**WHAT TO PRODUCE**
Your answer needs to include each line of the records in which the string "Care" can be found.

--*--

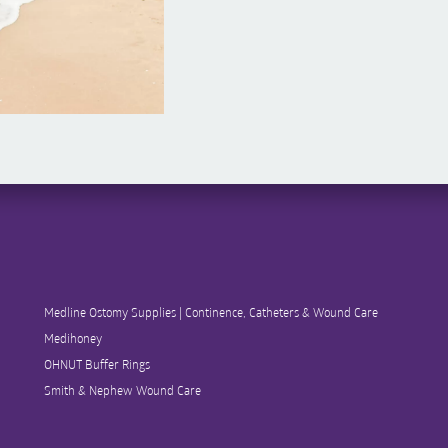
Medline Ostomy Supplies | Continence, Catheters & Wound Care
Medihoney
OHNUT Buffer Rings
Smith & Nephew Wound Care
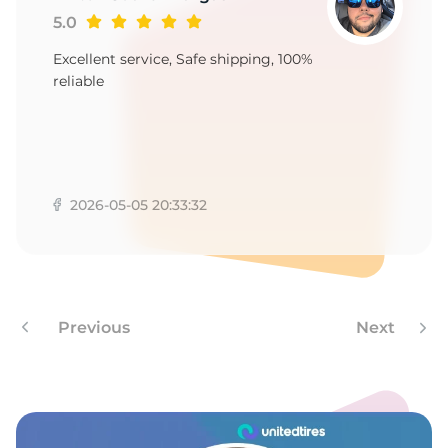
5.0
Excellent service, Safe shipping, 100%
reliable
2026-05-05 20:33:32
Previous
Next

--*--

**RESPONSE TO THIS EXERCISE**
Medline Ostomy Supplies | Continence, Catheters & Wound Care
Smith & Nephew Wound Care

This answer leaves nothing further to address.